Prompt | Using the data beneath this instruction, retype only the lines from the one that contains "39: (313, 163, 2.15)" down to the one that contains "7: (419, 67, 98.24)", both included, exactly as they appear.

┌────────

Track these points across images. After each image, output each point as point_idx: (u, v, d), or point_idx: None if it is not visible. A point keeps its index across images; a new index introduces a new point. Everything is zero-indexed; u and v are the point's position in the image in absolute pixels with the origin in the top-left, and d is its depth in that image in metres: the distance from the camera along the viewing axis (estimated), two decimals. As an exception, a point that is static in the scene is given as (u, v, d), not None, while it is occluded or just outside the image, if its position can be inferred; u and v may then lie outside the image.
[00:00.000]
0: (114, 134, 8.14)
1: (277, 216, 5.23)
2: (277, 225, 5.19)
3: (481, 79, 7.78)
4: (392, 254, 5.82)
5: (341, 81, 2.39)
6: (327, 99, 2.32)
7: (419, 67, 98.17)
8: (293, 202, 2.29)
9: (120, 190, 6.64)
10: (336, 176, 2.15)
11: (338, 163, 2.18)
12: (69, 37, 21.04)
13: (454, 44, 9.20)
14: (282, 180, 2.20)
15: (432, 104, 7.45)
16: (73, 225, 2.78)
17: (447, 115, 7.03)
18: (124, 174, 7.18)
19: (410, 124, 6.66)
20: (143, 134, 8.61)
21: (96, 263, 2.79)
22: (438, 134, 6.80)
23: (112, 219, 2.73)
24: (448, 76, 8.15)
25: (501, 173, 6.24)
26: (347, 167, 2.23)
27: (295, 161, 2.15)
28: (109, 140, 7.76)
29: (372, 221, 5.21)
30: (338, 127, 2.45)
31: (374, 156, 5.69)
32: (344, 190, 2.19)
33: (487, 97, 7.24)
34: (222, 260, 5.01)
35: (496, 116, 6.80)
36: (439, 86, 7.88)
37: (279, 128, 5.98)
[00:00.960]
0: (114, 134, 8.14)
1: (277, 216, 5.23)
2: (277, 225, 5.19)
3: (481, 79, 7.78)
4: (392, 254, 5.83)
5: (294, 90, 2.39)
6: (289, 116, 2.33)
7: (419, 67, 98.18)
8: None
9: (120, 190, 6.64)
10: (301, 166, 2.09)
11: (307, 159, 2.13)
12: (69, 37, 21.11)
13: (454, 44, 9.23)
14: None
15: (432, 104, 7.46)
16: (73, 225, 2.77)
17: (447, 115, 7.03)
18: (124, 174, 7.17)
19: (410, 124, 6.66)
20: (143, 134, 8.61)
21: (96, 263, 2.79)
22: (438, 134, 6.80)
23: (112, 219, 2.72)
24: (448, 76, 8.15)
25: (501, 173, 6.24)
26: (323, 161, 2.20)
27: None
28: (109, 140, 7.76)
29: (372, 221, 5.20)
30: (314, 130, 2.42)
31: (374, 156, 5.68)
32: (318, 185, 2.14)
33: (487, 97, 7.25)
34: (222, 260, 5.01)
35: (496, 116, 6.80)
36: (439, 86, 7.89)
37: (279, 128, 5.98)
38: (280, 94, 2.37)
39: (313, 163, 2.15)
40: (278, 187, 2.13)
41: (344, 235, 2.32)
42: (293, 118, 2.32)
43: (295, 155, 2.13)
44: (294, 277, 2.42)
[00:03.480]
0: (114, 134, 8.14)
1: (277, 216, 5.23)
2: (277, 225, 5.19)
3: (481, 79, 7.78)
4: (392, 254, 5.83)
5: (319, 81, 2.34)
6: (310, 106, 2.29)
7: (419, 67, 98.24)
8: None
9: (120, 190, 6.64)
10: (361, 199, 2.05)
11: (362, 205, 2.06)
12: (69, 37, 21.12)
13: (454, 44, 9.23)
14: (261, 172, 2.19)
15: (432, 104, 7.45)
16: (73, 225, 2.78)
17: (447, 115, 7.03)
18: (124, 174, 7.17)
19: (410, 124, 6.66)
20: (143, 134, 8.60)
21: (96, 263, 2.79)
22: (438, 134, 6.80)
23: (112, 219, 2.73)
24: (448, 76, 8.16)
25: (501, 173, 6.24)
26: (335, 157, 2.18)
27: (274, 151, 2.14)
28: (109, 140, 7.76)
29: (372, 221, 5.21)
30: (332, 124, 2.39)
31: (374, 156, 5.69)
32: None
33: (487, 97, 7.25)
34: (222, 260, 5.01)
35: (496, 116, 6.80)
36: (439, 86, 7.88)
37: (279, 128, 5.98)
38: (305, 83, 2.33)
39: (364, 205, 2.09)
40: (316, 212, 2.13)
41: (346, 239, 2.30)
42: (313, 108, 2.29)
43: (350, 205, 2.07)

└────────

Your solution |
39: (313, 163, 2.15)
40: (278, 187, 2.13)
41: (344, 235, 2.32)
42: (293, 118, 2.32)
43: (295, 155, 2.13)
44: (294, 277, 2.42)
[00:03.480]
0: (114, 134, 8.14)
1: (277, 216, 5.23)
2: (277, 225, 5.19)
3: (481, 79, 7.78)
4: (392, 254, 5.83)
5: (319, 81, 2.34)
6: (310, 106, 2.29)
7: (419, 67, 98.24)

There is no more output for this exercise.